Just saying, if the iPad isn't doing what you want go ahead and buy the other tablet. No one is stopping you.
It's pretty obvious that people are just not getting the reason behind its popularity. The same way Samsung and other competitors just aren't getting it. It's got it success based on the casual human approach to usability and marketed that way. People say, but the other OS is absolutely no different. That's a load of bull. That's the same mentality that says, "But windows is the same as MacOSX".
Ask some average joe mac-user what it means to defragment their hard drive. Ask them what DLLs are. What they need to do to go into a hardware preference page to check on their driver and hardware status, what a task manager screen is. Ask a typical average joe iOS user what a task manager is. A nice little screen that's nicely a prominent feature of Android. Oooh. Looks cool to those who know what they are. Now average-joe non-tech person will ask, what the heck is this? What do I do with it? Will I mess the thing up messing with these screens? Oh! That's right! I have to learn to think more like a computer!
In fact, I actually talked to a number of people. People who aren't that tech savvy at all. May have learned to use the computer enough to do a few things like Email and perhaps a Word Processor. After they saw the news of the iPad 2 and its features, not once did they even make note of the hardware upgrades other than the cameras it has, that it was thinner and lighter. Yep. That's all they got out of it. But once they saw the software running on it, using those cameras and such in that super thin package, they felt that they just gotta have it. GHZ processors, and internal features they can't see, be darned. You're not speaking their language. They aren't Mac or PC nerds, or some kind of Apple fanatic. They're just people who may only use computers some because there's no way they can avoid them.
Seriously, the point is constantly being missed.
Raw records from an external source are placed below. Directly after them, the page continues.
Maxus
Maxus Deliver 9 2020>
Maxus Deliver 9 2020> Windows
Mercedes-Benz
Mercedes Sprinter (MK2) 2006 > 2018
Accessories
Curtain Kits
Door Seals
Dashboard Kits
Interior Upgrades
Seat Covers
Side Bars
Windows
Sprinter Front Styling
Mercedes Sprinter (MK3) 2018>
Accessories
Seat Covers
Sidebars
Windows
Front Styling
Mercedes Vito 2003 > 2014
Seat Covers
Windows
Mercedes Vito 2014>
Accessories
And the folks taking this to an all out "uh oh, the industry will be taken by these guys doing exactly what they are doing now" obviously think that the massive iPad sales are going to tech-heads. Nope. Just like the videogame industry, the majority of game-players aren't the hardcore anymore. It's the average joe citizen who used to not be the game-players. It's why it's so brutally obvious why consoles took the majority of game sales, why the Wii was such a huge seller. Computer Savvy folk are in the minority people. Always have been. Still are.
I've also learned that in the music industry as a composer. You can go to school, learn all the techniques you want. You can be a technical knockout in all categories of musicianship. But if you want to catch the most ears, earn the largest fanbase in the shortest amount of time, you shoot for the people who make up the majority of your listening base. The non-musical casual listeners. They want something that speaks to them, that is catchy to the n-th degree, and something they can't help but to follow along. Of course, the true art of that simple yet catchy hook is often exactly what isn't taught at most music schools.
They're there to teach you to be incredibly good at your instruments and other techniques. How to know standardized musical definitions to communicate with other musical people. They don't teach you how to write for the person who doesn't understand music. So you learn to switch gears, or try to incorporate the best of both worlds. The idea of using technique in such a way it doesn't overwhelm the listener, with the catchiest melodies or hooks that fits within your artistic idea (and style) that you can muster out of a song.